Extract:
September 1st marks the start of “Creed Taylor Month” – an annual tradition started by A&M/CTI in Canada in 1968. It’s something interesting to observe each year, even though Taylor month was October in America. For background and details see the entry embedded at the bottom of this post.

This year, I thought it also worth remembering that on September 1st, 1950 – legendary African-American blues and folks singer Josh White read the entire lyrics to Billie Holiday’s “Strange Fruit” into the record of the House Committee on Un-American Activities or HUAC. What does this have to do with Creed Taylor? Read on.

Josh White has a long and storied history as a blues and folk singer. White was called to testify before HUAC as a “friendly witness”, which simply meant he attended voluntarily. This went against the advice of many, including noted activist and folk singer Pete Seeger. White in his testimony didn’t criticize Paul Robeson, but did clearly state why Robeson didn’t speak for him or “a whole race’. It took me a while to track down a full transcription of White’s testimony, It is included below.

Given records:
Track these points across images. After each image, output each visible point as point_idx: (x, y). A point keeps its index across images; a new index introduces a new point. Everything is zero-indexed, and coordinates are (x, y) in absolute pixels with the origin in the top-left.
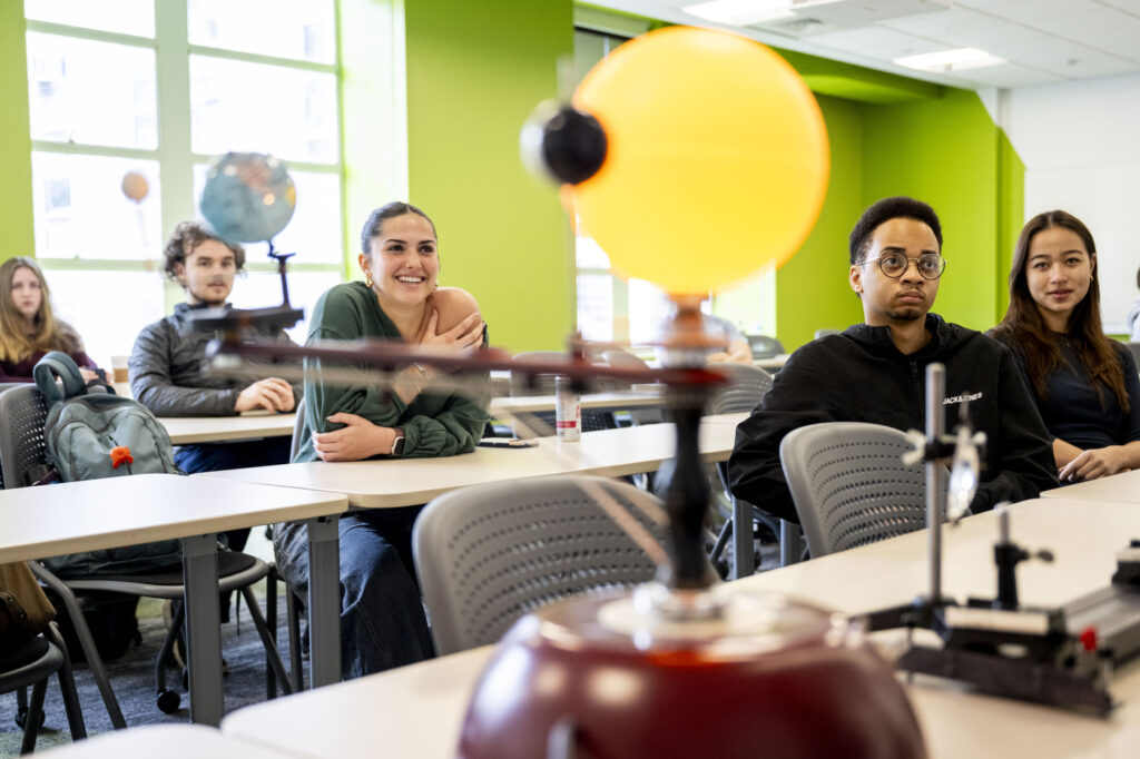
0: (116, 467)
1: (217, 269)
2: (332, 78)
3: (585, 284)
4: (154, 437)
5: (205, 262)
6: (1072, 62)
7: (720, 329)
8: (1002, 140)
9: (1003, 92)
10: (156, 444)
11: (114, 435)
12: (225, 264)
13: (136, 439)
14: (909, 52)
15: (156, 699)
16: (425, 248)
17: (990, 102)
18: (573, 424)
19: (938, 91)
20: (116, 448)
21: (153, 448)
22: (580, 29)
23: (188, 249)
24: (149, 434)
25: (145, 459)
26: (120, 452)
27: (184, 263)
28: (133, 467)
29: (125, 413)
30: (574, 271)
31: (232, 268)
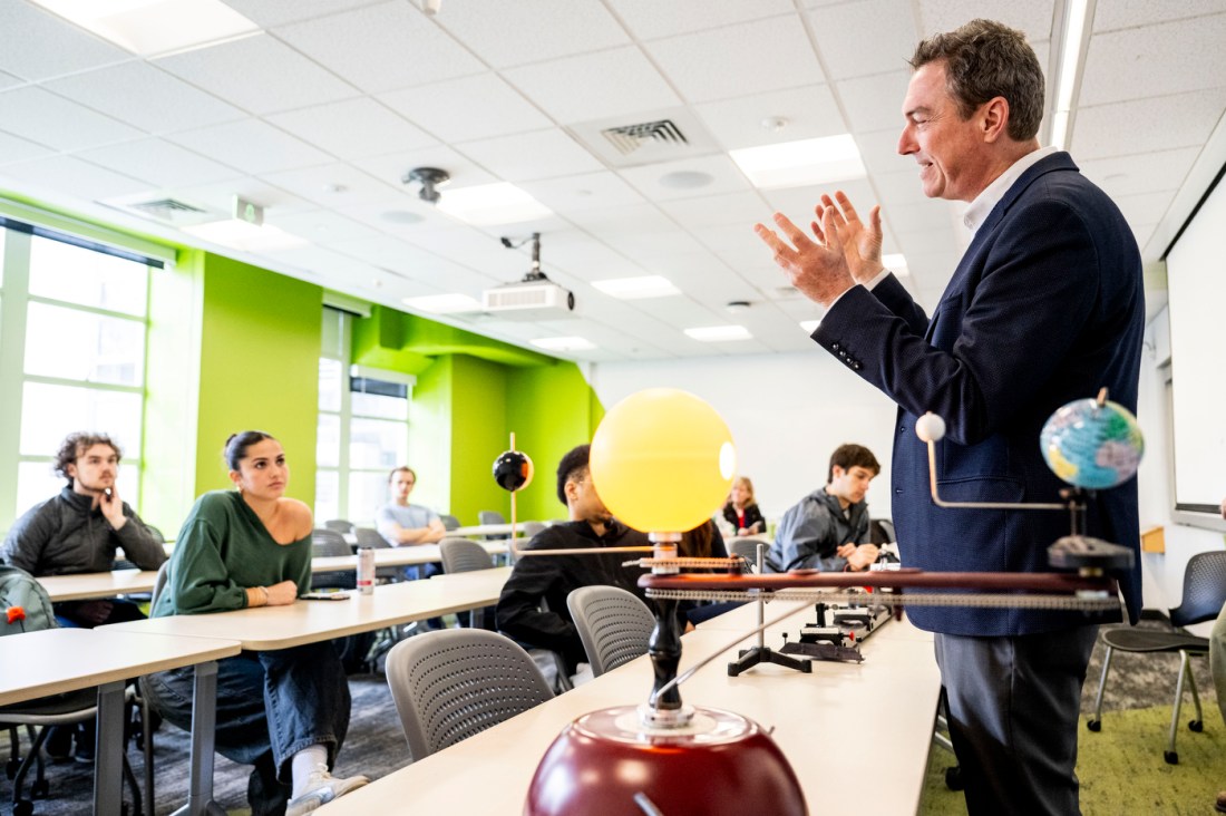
0: (10, 623)
1: (105, 465)
2: (142, 326)
3: (321, 476)
4: (41, 598)
5: (96, 460)
6: (635, 350)
7: (423, 513)
8: (592, 394)
9: (593, 365)
10: (43, 604)
11: (8, 597)
12: (110, 461)
13: (27, 599)
14: (540, 337)
15: (12, 809)
16: (280, 460)
17: (585, 370)
18: (369, 583)
19: (554, 361)
20: (11, 608)
21: (40, 607)
22: (326, 306)
23: (79, 452)
24: (37, 596)
25: (34, 615)
26: (15, 611)
27: (75, 463)
28: (26, 622)
29: (16, 580)
30: (314, 468)
31: (114, 464)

Parts of the exercise:
- A) Please revise the Creed Taylor Month post between "Josh White has" and "is included below.", inclusive, replacing "testimony" with "statement".
- B) Resume the Creed Taylor Month post from its last sentence and keep writing.

Answers for each item:
- A)
Josh White has a long and storied history as a blues and folk singer. White was called to testify before HUAC as a “friendly witness”, which simply meant he attended voluntarily. This went against the advice of many, including noted activist and folk singer Pete Seeger. White in his statement didn’t criticize Paul Robeson, but did clearly state why Robeson didn’t speak for him or “a whole race’. It took me a while to track down a full transcription of White’s statement, It is included below.

- B)
“He [Mr Paul Robeson] has a right to his own opinions, but when he, or anybody, pretends to talk for a whole race, he’s kidding himself. His statement that the Negroes would not fight for their country, against Soviet Russia or any other enemy, is both wrong and an insult; because I stand ready to fight Russia or any enemy of America.” – Josh White

HEARINGS REGARDING COMMUNIST INFILTRATION
OF MINORITY GROUPS-PART 3
(Testimony of “Josh White”)

On June 22, 1950, White was named in the notorious report “Red Channels” as a Communist sympathizer [1]https://en.wikipedia.org/wiki/Red_Scare. He wasn’t, but like many his work started to dry up. Ironically, this happened while White was on a goodwill tour of Europe with former First Lady Eleanor Roosevelt. White was effectively also blacklisted by his own community.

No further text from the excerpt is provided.